Transcribed page contents -
====
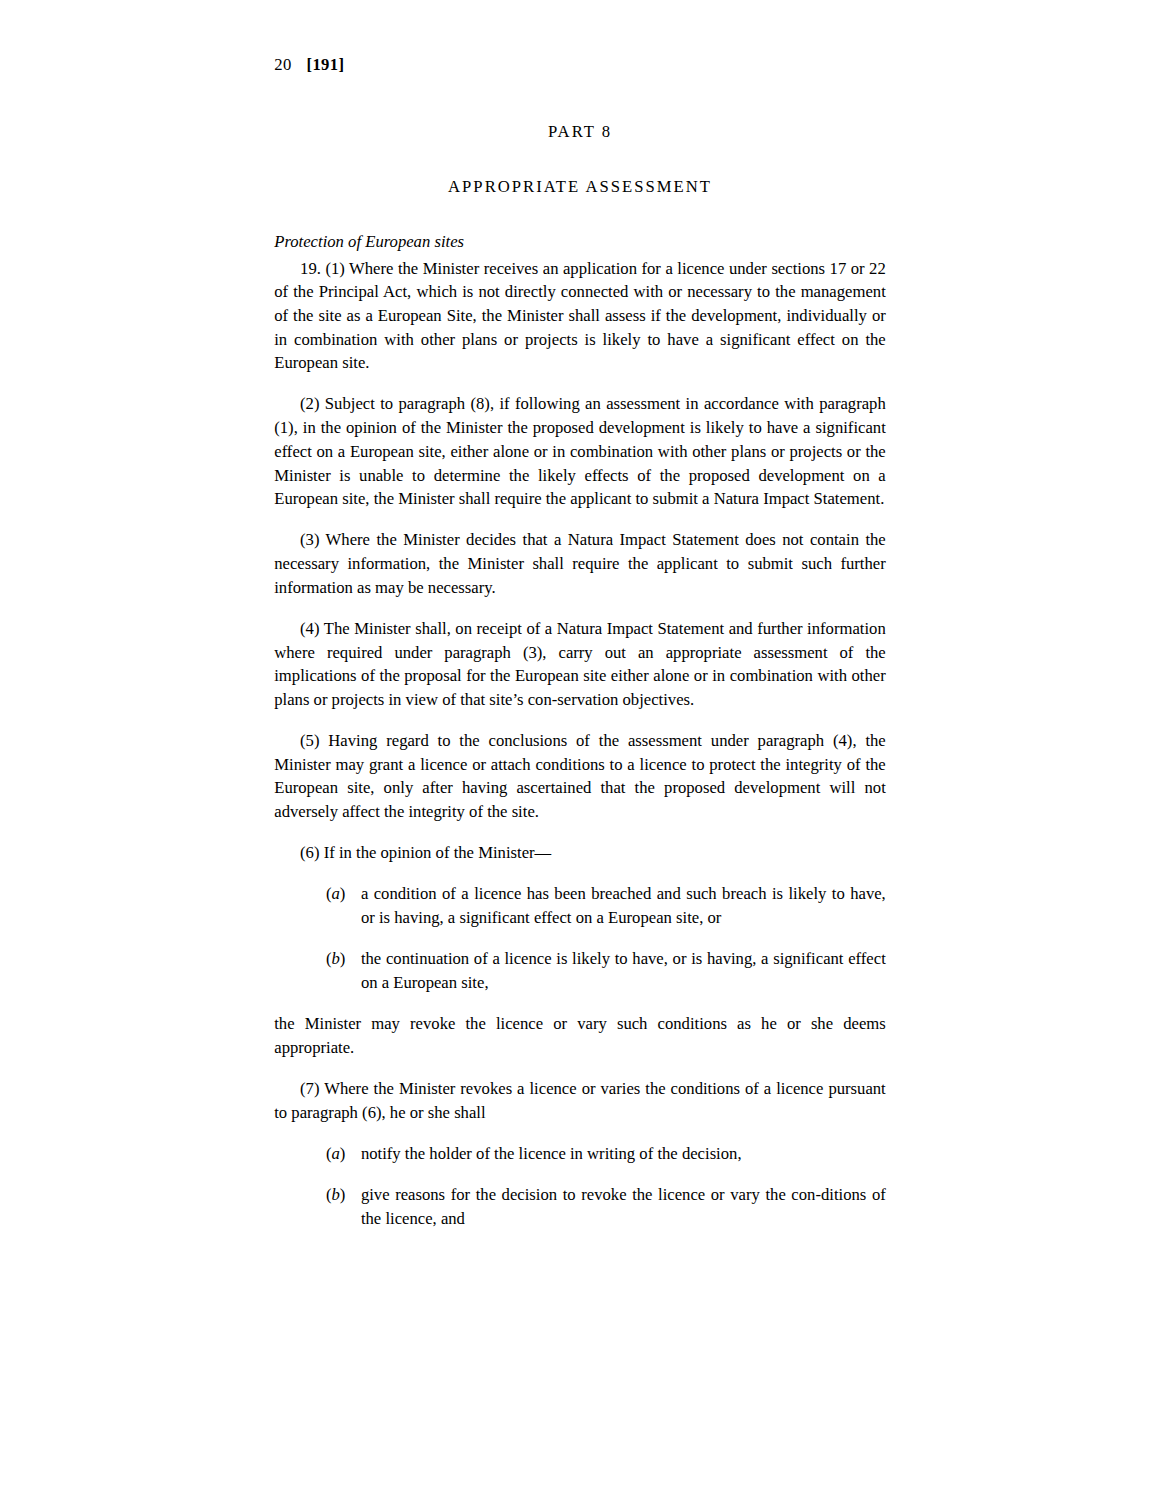20[191]
PART 8
APPROPRIATE ASSESSMENT
Protection of European sites
19. (1) Where the Minister receives an application for a licence under sections 17 or 22 of the Principal Act, which is not directly connected with or necessary to the management of the site as a European Site, the Minister shall assess if the development, individually or in combination with other plans or projects is likely to have a significant effect on the European site.
(2) Subject to paragraph (8), if following an assessment in accordance with paragraph (1), in the opinion of the Minister the proposed development is likely to have a significant effect on a European site, either alone or in combination with other plans or projects or the Minister is unable to determine the likely effects of the proposed development on a European site, the Minister shall require the applicant to submit a Natura Impact Statement.
(3) Where the Minister decides that a Natura Impact Statement does not contain the necessary information, the Minister shall require the applicant to submit such further information as may be necessary.
(4) The Minister shall, on receipt of a Natura Impact Statement and further information where required under paragraph (3), carry out an appropriate assessment of the implications of the proposal for the European site either alone or in combination with other plans or projects in view of that site’s con‑servation objectives.
(5) Having regard to the conclusions of the assessment under paragraph (4), the Minister may grant a licence or attach conditions to a licence to protect the integrity of the European site, only after having ascertained that the proposed development will not adversely affect the integrity of the site.
(6) If in the opinion of the Minister—
(a) a condition of a licence has been breached and such breach is likely to have, or is having, a significant effect on a European site, or
(b) the continuation of a licence is likely to have, or is having, a significant effect on a European site,
the Minister may revoke the licence or vary such conditions as he or she deems appropriate.
(7) Where the Minister revokes a licence or varies the conditions of a licence pursuant to paragraph (6), he or she shall
(a) notify the holder of the licence in writing of the decision,
(b) give reasons for the decision to revoke the licence or vary the con‑ditions of the licence, and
====
TASK BRIEF - What is needed is an exact copy of the lines from the one containing "(b) the continuation" through the last line of the records above, both included.

WRITTEN RESPONSE -
(b) the continuation of a licence is likely to have, or is having, a significant effect on a European site,
the Minister may revoke the licence or vary such conditions as he or she deems appropriate.
(7) Where the Minister revokes a licence or varies the conditions of a licence pursuant to paragraph (6), he or she shall
(a) notify the holder of the licence in writing of the decision,
(b) give reasons for the decision to revoke the licence or vary the con‑ditions of the licence, and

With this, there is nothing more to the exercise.